We would not have needed those scuba masks or any other aquatic gear if the cities of Aurora and Colorado Springs had gotten their way. They wanted to divert a whole mess of water out of the Holy Cross wilderness area and down to the Front Range, where it would be used to irrigate the bluegrass lawns planted in their semi-arid environment, and for the water grabbers to dilute perfectly good whiskey.
Aurora and Colorado Springs said they could take wilderness water from the Holy Cross area because, get this, they say they can. They’re home rule cities and there’s nothing in their home rule charters that says they cannot divert zillions of gallons of water from someone else’s county and into their own. They said this in a clear and steady voice, just like it was their native language.
Well, Dick Gustafson was an Eagle County commissioner and he was so mad that the issue practically made him bilingual. He said all sorts of stuff, mostly in English and profanity, the two languages most local folks were using to describe the attempted water grab.

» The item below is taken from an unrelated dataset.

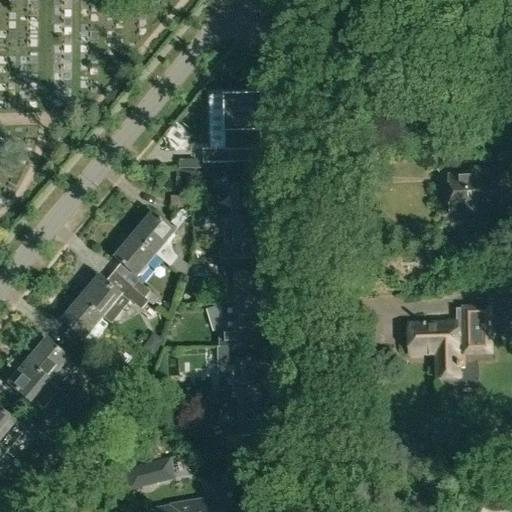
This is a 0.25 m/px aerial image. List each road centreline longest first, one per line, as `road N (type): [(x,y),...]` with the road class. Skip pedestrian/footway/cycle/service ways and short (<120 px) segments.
road 1 (residential): [(331,511),(318,71),(306,49),(229,11)]
road 2 (residential): [(0,283),(229,11)]
road 3 (track): [(511,1),(363,9),(295,42)]
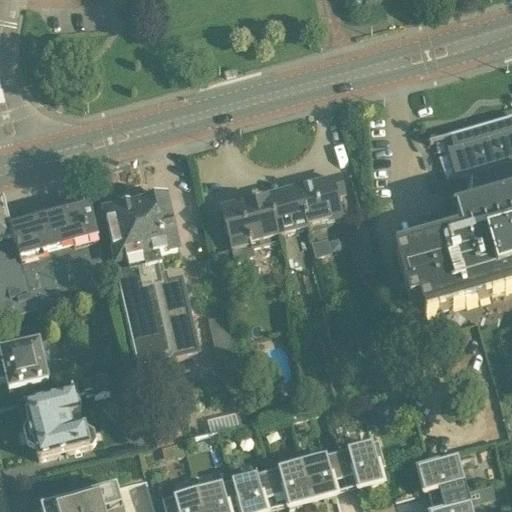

Eventually, the whole thing ended up before the U.S. Supreme Court. The nation’s High Court issued a ruling in favor of Eagle County that asked Aurora and Colorado Springs, in effect, a simple multiple choice question:
1. Are you nuts?
2. Or what?
The water stayed, and so did lots of people, to the delight of some folks and the dismay of others. In February, a study shows that Vail is 72 percent built out.
And speaking of folks just passing through, the Hell’s Angels rolled through on the fourth day of their 10-day World Run. A good time was had by all, and everyone behaved, which wasn’t always the case around Vail in those days.